» **EXTRACT**:
################

B-flock pullets grazing free range in the pasture. (photo by Cielo)

Our Stewardship Philosophy

Learn the baseline philosophy that governs our farming activities.

Our land ethic can be summed up with the phrase, "do no harm to land or water." This simple admonishment involves a high degree of sensitivity and earth awareness on our part. When we venture into managing other life forms such as chickens and bees, we assume responsibility for the well being of these farm "partners." We do not take this responsibility lightly.

Why we are in the honey, egg, fig, and bean-seed business....

Every farm has a core product(s) it shapes itself around. For our farm, bees and chickens are the most numerous agricultural workers who assist us. This is the story of how our core products fit with our overall farm program.

The Chickens

At the cultivated center of our farm is "Chickenville," a well laid out, fenced in grid of wooden structures (all built with 85%+ recycled materials) for egg laying, chick brooding, and peep rearing. These houses and pens are clustered on either side of the feed and supplies shed.

Adjacent to the south side of all the houses are fenced, grass paddocks that can be expanded or diminished with a series of interconnecting gateways. Outside of the chickenville perimeter fence is the largest of our three gardens. Manure and floor litter are rotationally spread on individual garden plots, while greens and blemished or bug damaged vegetables, as well as grubs, hornworms, june bugs, etc. are fed over the fence to the waiting chickens. Watermelon rind, cucumbers and tomatoes are some of their favorite treats.

################

» **DATA SECTION**:
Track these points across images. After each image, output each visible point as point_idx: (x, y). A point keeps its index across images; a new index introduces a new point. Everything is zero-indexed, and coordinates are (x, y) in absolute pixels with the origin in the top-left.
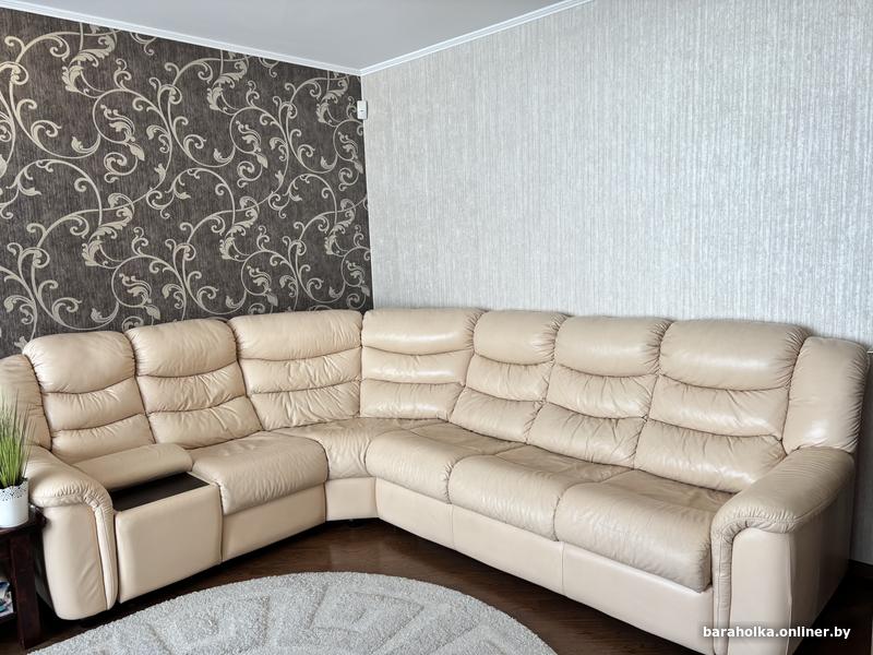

################

» **ACTIVITY**: Resume the farm stewardship piece, writing what follows its last sentence about the chickens' favorite treats.

» **EXERCISE ANSWER**:
In turn, the chickens provide more fertilizer, eggs for eating and hatching, meat, and soil tilling services. When we bring a load of compost or horse barn litter to chickenville, we just unload it into a pile and let the hens work it down. Eating and scratching are a chicken's bliss. Twenty-five pairs of chicken feet can level and widely distribute a pickup truck-size pile of leaf compost in less than two hours. After that, they begin to till it into the top layer of soil after methodically picking it clean of insects. After 5 days, we move the chickens out, level up the worked soil, and plant. They do a good job tilling, and they are a lot cheaper than a tractor.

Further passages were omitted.